At this point someone is going to mention Frist and Santorum. And I'm going to respond, 'Yes, but it was a handful of GOP moderates who stepped up and made the compromise on federal judiciary selections. These men continue to see themselves as above the party in many ways. They did so during the Clinton impeachment vote, too.'

Working in the Senate tends to do that. It's much like watching justices on the SC move toward an uneasy center to make sure the nation's judicial business gets done. A core group realizes that to mind the country's helm, they have to put aside bickering and "war of the worlds" positioning and do something meaningful.

By the way, it helps that these guys are all running later as incumbents with six-year (not two-year) terms.

So when it comes to finding a sober man given to compromise who can appeal, somewhat, to the middle ranks of general election voters, Iowa, et al, chose John Forbes Kerry.

The problem is that the Dems in these key northern primary states have moved so far to the no-war side that they can't understand why the rest of the country won't stomach a guy like Kerry or Dean.

The long-term problem for Dems is that they increasingly are shy about doing the hard work necessary to understand the military and power projection. I mean, Kerry chose as his advisor on this subject Sandy Berger.

Don't get me started on his felonious behavior at the National Archives; suffice it to say that Berger was a horrible, horrible, horrible advisor for Bill Clinton, and he would have been just as terrible for Kerry.

9/11 should have been a wake up call for our party. We should realize that the middle of the nation very much wants a country that can fight wars, deter aggression through a strong military, and affect political change through either force or the threat of action, if necessary.

Kerry was not the sort of man who could do this. His public career, albeit long, was short on this kind of yeoman's work. He was forced into basing his creds on a war fought nearly 40 years ago.

The problem, of course, is that his own military record, while admirable in many ways, was open to certain questions, questions that have dogged him since he left active duty.

His decision -- which he now whispers was a poor one -- to meet in Paris with the Viet Cong while his brothers in arms were dying in Indo-China was that sort of niggling detail that gives a more hawkishly leaning American population justifiable pause.

Not to mention his decision to parrot most of Bush's points on the WoT, except to say it's mostly a "police action." Yes, that's how you clear out the hornet's nest of terrorists in Kabul. You issue arrest warrants and wait for the Interpol net to fall on them.

So, Kerry was the absolute worst candidate for the 2004 general election. Now to the people who should have been running.

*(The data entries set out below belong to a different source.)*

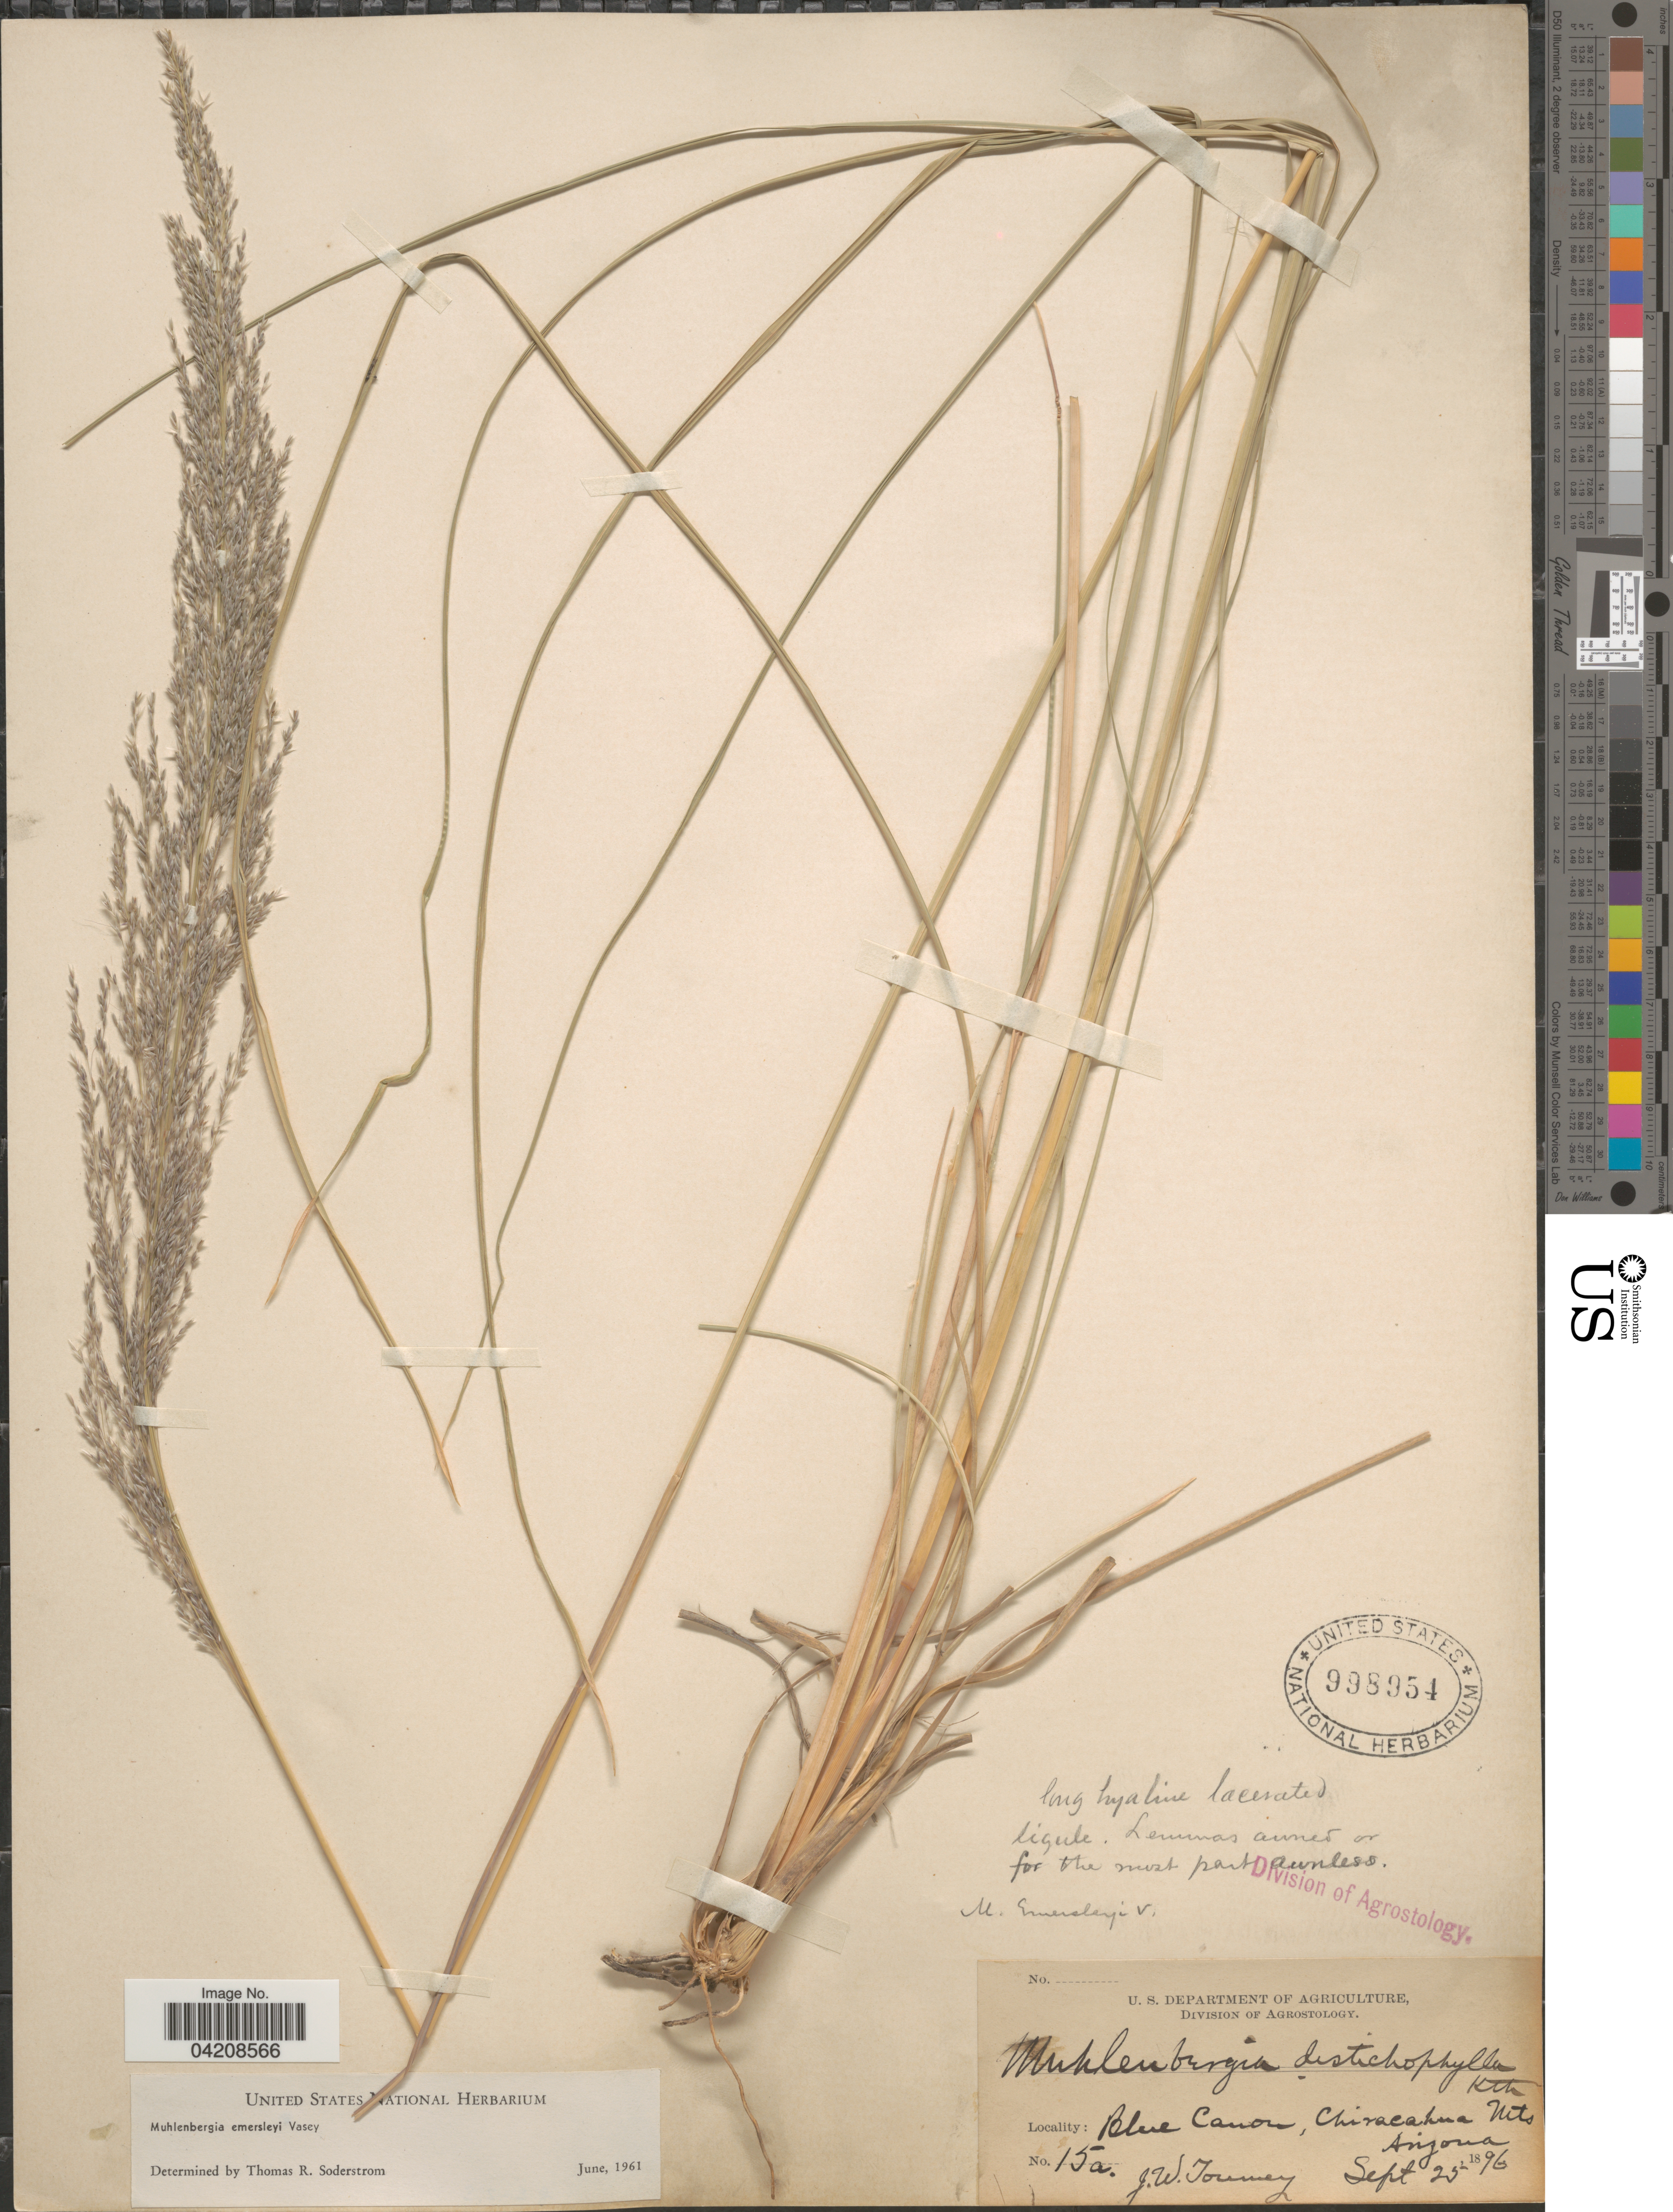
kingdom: Plantae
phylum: Tracheophyta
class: Liliopsida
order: Poales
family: Poaceae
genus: Muhlenbergia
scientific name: Muhlenbergia emersleyi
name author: Vasey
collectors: J. W. Toumey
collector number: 15a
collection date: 1896-09-25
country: United States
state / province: Arizona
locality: Blue Canon, Chiracahua Mts.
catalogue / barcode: US 998954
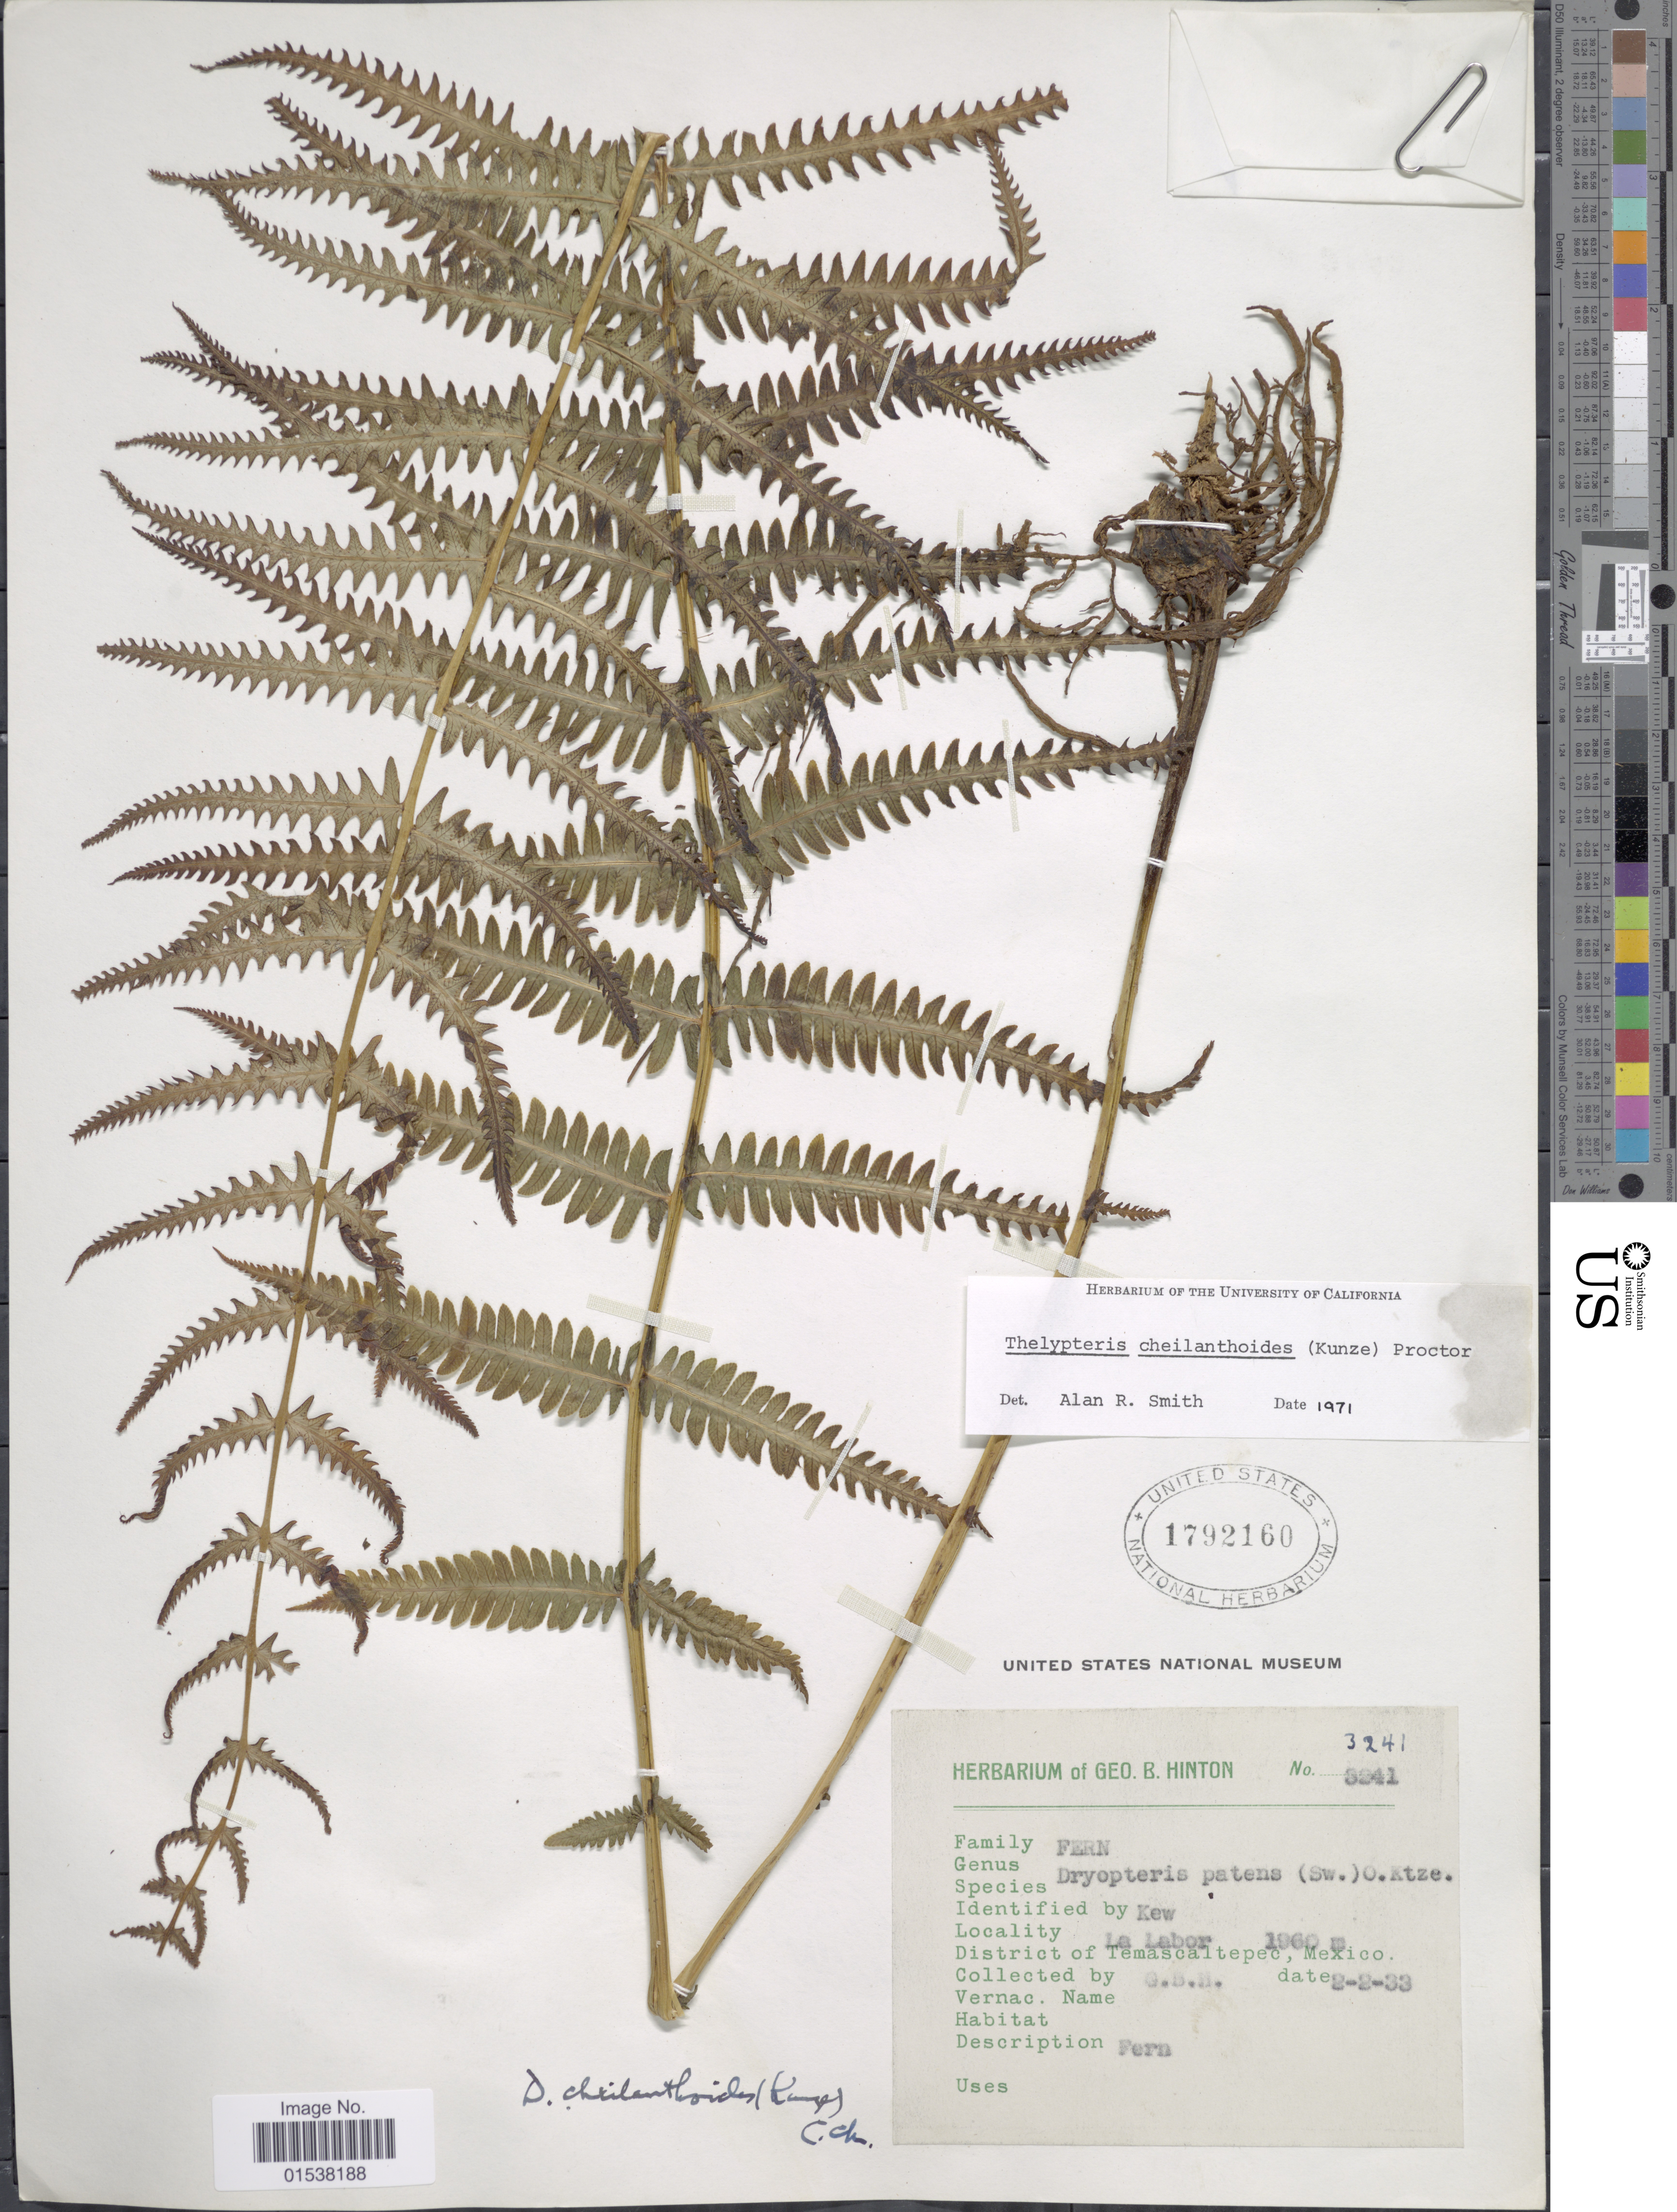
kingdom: Plantae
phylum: Tracheophyta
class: Polypodiopsida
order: Polypodiales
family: Thelypteridaceae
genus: Amauropelta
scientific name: Amauropelta cheilanthoides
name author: (Kunze) Á. Löve & D. Löve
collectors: G. B. Hinton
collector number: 3241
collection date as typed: Transcribed d/m/y: 2/2/33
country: Mexico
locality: La Labor, District of Temascaltepec, Mexico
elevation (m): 1960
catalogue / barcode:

Al Gore and Joe Lieberman. Had the Dems not botched the 2000 runoff, they would have been three years into the WoT when the GOP challenged them.

I know many out there won't believe this, but I verily believe that we would still have been in Iraq, although in a different way, and U.S. troops would be used, around the world, to kill terrorists.

I don't believe Bush's radical foreign policy -- which has its roots in Democratic strategy, not Republican traditions -- would be all that different from a Gore system.

Gore, in many ways, was the perfect candidate. He was a military veteran, but more importantly was one of the leading Senate experts on defense issues, and was universally respected in the GOP for his knowledge of arcane military questions.

Lieberman is a domestic policy genius who would have helped usher in a more comprehensive, effective Homeland Security complex. Our Middle East policy also would have been more nuanced, more balanced, than the monolithic Bush barrage.

I think the best hopes for the Dems -- if Hillary doesn't run -- will be the nomination of McCain on the GOP side. At least then we can vote for a man who truly will represent the nation's security interests, and not another hopeless case like Kerry.